Stored data
--------------------

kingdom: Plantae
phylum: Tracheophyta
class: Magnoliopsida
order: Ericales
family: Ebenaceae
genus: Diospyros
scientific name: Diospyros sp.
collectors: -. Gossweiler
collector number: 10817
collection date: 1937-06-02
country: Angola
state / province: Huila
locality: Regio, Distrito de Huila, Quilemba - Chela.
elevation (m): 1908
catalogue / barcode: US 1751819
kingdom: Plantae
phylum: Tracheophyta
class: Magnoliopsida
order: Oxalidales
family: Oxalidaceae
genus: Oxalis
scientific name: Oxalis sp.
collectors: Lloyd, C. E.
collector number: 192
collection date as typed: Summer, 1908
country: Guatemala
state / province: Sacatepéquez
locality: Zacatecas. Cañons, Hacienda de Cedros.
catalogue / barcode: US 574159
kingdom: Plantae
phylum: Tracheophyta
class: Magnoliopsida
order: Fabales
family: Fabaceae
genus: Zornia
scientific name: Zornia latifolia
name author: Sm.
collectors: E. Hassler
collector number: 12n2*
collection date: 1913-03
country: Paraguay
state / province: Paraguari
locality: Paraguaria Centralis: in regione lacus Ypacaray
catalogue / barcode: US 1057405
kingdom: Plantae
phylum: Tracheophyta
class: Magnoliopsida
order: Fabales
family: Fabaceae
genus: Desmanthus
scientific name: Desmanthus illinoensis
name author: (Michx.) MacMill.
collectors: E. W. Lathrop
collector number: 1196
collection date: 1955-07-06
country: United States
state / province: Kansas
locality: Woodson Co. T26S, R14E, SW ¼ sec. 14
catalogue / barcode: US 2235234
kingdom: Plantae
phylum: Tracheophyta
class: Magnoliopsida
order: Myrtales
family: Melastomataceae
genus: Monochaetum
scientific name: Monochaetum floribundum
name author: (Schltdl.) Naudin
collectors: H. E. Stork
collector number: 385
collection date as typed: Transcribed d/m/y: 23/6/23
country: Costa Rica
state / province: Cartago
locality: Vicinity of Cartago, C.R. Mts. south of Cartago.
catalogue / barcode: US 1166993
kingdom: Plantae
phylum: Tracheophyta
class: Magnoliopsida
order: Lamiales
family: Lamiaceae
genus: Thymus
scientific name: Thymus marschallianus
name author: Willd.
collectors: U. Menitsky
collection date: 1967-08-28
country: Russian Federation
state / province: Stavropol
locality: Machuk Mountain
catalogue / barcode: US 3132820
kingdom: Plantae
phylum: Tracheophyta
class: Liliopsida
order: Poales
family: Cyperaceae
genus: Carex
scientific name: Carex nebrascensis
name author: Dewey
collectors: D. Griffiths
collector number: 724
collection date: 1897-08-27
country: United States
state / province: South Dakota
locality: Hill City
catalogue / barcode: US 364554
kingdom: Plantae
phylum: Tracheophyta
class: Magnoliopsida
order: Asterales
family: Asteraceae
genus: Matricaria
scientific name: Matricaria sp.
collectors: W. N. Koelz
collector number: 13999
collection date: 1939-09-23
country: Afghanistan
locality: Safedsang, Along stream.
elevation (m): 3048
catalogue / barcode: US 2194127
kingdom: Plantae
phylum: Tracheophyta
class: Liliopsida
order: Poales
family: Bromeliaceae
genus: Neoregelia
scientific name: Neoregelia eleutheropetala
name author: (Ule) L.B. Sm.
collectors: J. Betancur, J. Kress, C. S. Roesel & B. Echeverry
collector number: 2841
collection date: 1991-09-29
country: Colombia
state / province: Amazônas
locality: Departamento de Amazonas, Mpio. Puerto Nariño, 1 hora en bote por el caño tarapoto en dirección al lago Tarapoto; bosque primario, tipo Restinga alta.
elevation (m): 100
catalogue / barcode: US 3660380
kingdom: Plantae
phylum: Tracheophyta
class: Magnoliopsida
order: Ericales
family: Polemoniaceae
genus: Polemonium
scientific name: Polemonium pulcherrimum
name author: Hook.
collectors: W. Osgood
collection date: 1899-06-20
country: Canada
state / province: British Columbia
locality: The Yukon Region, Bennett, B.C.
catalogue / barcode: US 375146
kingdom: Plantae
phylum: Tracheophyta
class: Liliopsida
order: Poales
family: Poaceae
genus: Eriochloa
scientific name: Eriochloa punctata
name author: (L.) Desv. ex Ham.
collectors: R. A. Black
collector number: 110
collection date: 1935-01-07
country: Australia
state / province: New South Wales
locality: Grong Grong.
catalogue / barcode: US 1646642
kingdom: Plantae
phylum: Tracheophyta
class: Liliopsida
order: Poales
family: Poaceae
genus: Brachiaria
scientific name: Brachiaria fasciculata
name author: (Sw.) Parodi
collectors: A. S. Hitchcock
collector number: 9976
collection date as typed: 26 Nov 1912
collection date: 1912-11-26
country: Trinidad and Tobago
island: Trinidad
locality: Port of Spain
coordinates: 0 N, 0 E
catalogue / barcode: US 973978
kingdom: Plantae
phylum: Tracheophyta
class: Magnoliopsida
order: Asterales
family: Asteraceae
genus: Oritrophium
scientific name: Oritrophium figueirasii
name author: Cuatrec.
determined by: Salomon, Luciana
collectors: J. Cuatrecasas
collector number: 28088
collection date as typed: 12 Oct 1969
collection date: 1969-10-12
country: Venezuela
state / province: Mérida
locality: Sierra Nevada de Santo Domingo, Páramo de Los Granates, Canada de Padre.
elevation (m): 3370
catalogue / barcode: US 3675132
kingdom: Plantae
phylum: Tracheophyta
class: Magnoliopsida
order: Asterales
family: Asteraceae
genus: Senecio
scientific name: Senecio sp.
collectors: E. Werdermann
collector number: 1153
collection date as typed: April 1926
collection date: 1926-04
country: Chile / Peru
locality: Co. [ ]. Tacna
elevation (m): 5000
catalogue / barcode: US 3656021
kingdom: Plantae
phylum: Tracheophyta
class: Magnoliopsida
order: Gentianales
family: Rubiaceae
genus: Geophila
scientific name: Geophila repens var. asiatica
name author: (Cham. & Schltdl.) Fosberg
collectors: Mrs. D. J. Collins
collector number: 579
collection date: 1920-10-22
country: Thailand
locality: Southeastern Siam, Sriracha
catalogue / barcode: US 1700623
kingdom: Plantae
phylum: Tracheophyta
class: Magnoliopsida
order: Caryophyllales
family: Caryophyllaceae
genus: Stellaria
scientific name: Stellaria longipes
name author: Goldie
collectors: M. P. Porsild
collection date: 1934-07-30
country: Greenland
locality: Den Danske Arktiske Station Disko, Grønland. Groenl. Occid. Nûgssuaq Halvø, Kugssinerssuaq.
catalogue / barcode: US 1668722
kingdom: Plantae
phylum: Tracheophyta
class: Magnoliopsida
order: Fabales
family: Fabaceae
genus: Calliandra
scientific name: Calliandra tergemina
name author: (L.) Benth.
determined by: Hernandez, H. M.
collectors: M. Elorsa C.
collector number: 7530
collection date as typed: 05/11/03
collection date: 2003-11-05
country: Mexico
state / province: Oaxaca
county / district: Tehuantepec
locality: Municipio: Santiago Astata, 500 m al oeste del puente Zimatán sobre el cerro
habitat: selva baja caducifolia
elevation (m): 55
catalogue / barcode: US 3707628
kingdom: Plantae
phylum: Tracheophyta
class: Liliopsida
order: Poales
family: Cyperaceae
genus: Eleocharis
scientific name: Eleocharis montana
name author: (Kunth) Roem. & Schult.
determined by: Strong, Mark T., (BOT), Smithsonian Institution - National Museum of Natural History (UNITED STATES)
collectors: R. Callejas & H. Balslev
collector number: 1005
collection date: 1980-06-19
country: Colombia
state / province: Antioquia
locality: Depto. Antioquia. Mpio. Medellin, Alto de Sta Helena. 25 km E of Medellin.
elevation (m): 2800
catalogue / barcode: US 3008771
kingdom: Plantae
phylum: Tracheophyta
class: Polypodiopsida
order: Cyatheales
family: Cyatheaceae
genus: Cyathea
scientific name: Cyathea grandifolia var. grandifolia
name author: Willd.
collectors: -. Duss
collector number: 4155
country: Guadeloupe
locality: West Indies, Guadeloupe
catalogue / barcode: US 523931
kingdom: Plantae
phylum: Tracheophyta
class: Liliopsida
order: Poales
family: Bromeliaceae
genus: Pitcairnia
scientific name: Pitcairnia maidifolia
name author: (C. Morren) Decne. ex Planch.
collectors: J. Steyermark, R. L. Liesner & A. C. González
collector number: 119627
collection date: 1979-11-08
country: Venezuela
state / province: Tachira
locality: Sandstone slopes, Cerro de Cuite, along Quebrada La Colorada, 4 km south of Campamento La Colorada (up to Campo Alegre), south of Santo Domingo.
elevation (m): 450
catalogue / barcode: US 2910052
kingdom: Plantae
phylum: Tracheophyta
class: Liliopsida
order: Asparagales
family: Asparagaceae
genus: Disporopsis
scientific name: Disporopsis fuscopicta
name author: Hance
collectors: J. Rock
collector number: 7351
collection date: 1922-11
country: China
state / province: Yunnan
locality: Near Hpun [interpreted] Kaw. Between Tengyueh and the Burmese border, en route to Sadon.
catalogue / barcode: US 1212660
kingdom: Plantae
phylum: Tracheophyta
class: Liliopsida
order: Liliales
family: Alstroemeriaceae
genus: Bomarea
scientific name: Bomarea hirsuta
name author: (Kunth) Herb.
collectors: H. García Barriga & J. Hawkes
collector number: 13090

--------------------

- [Aim]:
Quote the lines of the items above, starting at the line containing "collection date: 1979-11-08" and ending at the line containing "scientific name: Bomarea hirsuta", both included.

- [Solution to the exercise]:
collection date: 1979-11-08
country: Venezuela
state / province: Tachira
locality: Sandstone slopes, Cerro de Cuite, along Quebrada La Colorada, 4 km south of Campamento La Colorada (up to Campo Alegre), south of Santo Domingo.
elevation (m): 450
catalogue / barcode: US 2910052
kingdom: Plantae
phylum: Tracheophyta
class: Liliopsida
order: Asparagales
family: Asparagaceae
genus: Disporopsis
scientific name: Disporopsis fuscopicta
name author: Hance
collectors: J. Rock
collector number: 7351
collection date: 1922-11
country: China
state / province: Yunnan
locality: Near Hpun [interpreted] Kaw. Between Tengyueh and the Burmese border, en route to Sadon.
catalogue / barcode: US 1212660
kingdom: Plantae
phylum: Tracheophyta
class: Liliopsida
order: Liliales
family: Alstroemeriaceae
genus: Bomarea
scientific name: Bomarea hirsuta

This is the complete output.